Tony Sutey, senior financial adviser at Assante Capital Management Ltd. in Huntsville, Ont., said once the program is available, it will be “a no-brainer for someone who is seriously looking at buying their first home.”
“That’s mostly young people, but it can also be adults in their 40s or 50s if they’ve never had a home,” he told The Canadian Press.
However, the plan may not be best for Canadians with low incomes. “Someone who’s got a fairly low income, let’s say it’s $40,000, $50,000 or less, that person is not an ideal candidate because they might need money to fix their car or whatever it is. Then you have to worry about drawing money out and paying tax on it,” Sutey said.
For those individuals, Sutey recommends a tax-free savings account, which generally allows you to withdraw funds tax-free for any purpose.
Though the new federal rules governing the FHSA come into force April 1, Canadians may not be able to open an account until later this year.
Eight large Canadian financial institutions, including all Big Six banks, EQ Bank and Desjardins said they would not be ready to offer the FHSA by April 1. Some banks said they aim to launch the program in the summer, while others said they plan to start offering the plan “later in 2023,” citing a complex process that requires technological development and co-ordination with the Canada Revenue Agency.
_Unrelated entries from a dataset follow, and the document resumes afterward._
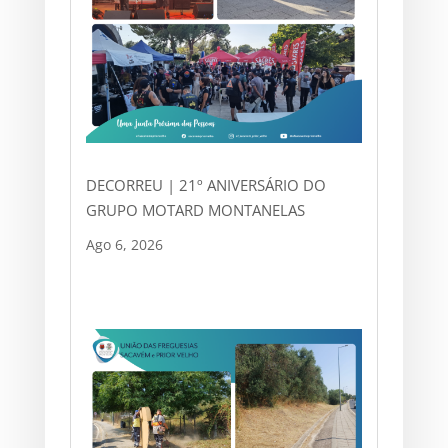
DECORREU | 21º ANIVERSÁRIO DO
GRUPO MOTARD MONTANELAS
Ago 6, 2026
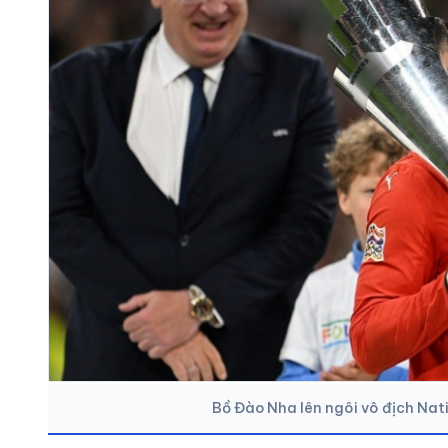
Bồ Đào Nha lên ngôi vô địch Nat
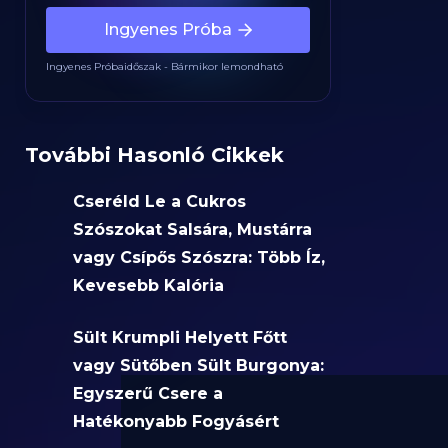
Ingyenes Próba
Ingyenes Próbaidőszak - Bármikor lemondható
További Hasonló Cikkek
Cseréld Le a Cukros
Szószokat Salsára, Mustárra
vagy Csípős Szószra: Több Íz,
Kevesebb Kalória
Sült Krumpli Helyett Főtt
vagy Sütőben Sült Burgonya:
Egyszerű Csere a
Hatékonyabb Fogyásért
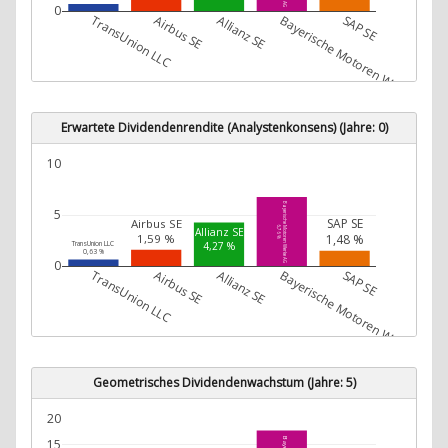
0
TransUnion LLC
Airbus SE
Allianz SE
Bayerische Motoren Werke AG
SAP SE
Erwartete Dividendenrendite (Analystenkonsens) (Jahre: 0)
10
Bayerische Motoren Werke AG
5
SAP SE
Airbus SE
6,76 %
Allianz SE
1,48 %
1,59 %
TransUnion LLC
4,27 %
0,63 %
0
TransUnion LLC
Airbus SE
Allianz SE
Bayerische Motoren Werke AG
SAP SE
Geometrisches Dividendenwachstum (Jahre: 5)
20
15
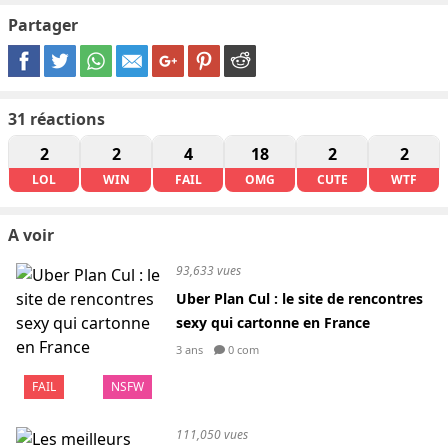
Partager
31
réactions
2
2
4
18
2
2
LOL
WIN
FAIL
OMG
CUTE
WTF
A voir
93,633 vues
Uber Plan Cul : le site de rencontres
sexy qui cartonne en France
3 ans
0 com
FAIL
NSFW
111,050 vues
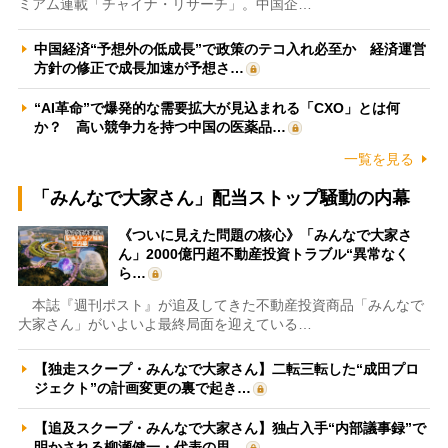
ミアム連載「チャイナ・リサーチ」。中国企…
中国経済“予想外の低成長”で政策のテコ入れ必至か 経済運営
方針の修正で成長加速が予想さ…
“AI革命”で爆発的な需要拡大が見込まれる「CXO」とは何
か？ 高い競争力を持つ中国の医薬品…
一覧を見る
「みんなで大家さん」配当ストップ騒動の内幕
《ついに見えた問題の核心》「みんなで大家さ
ん」2000億円超不動産投資トラブル“異常なく
ら…
本誌『週刊ポスト』が追及してきた不動産投資商品「みんなで
大家さん」がいよいよ最終局面を迎えている…
【独走スクープ・みんなで大家さん】二転三転した“成田プロ
ジェクト”の計画変更の裏で起き…
【追及スクープ・みんなで大家さん】独占入手“内部議事録”で
明かされる柳瀬健一・代表の思…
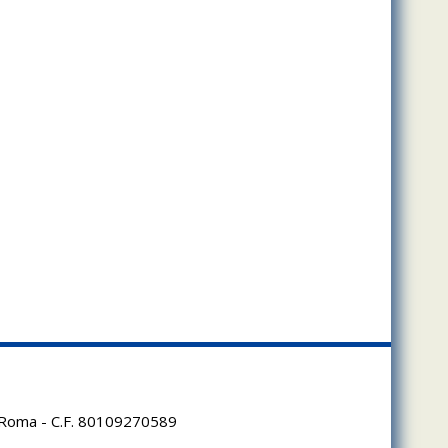
95 Roma - C.F. 80109270589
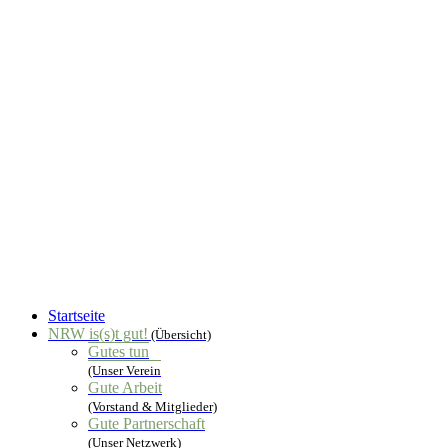
Startseite
NRW is(s)t gut!
(Übersicht)
Gutes tun
(Unser Verein
Gute Arbeit
(Vorstand & Mitglieder)
Gute Partnerschaft
(Unser Netzwerk)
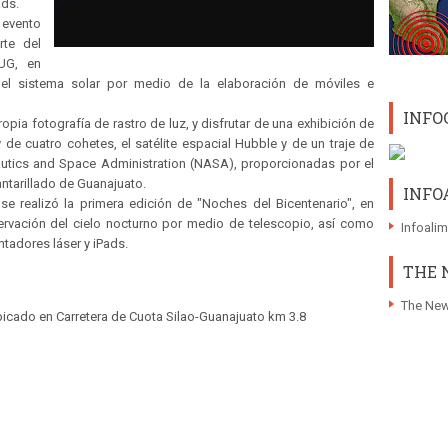
ads.
evento
rte del
UG, en
l sistema solar por medio de la elaboración de móviles e
INFO
opia fotografía de rastro de luz, y disfrutar de una exhibición de
de cuatro cohetes, el satélite espacial Hubble y de un traje de
nautics and Space Administration (NASA), proporcionadas por el
ntarillado de Guanajuato.
INFO
e realizó la primera edición de "Noches del Bicentenario", en
ervación del cielo nocturno por medio de telescopio, así como
Infoali
ntadores láser y iPads.
THE 
The New
bicado en Carretera de Cuota Silao-Guanajuato km 3.8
When can I open an account?
Though the new federal rules governing the FHSA come into force April 1, Canadians may not be able to open an account until later this year.
Eight large Canadian financial institutions, including all Big Six banks, EQ Bank and Desjardins said they would not be ready to offer the FHSA by April 1. Some banks said they aim to launch the program in the summer, while others said they plan to start offering the plan “later in 2023,” citing a complex process that requires technological development and co-ordination with the Canada Revenue Agency.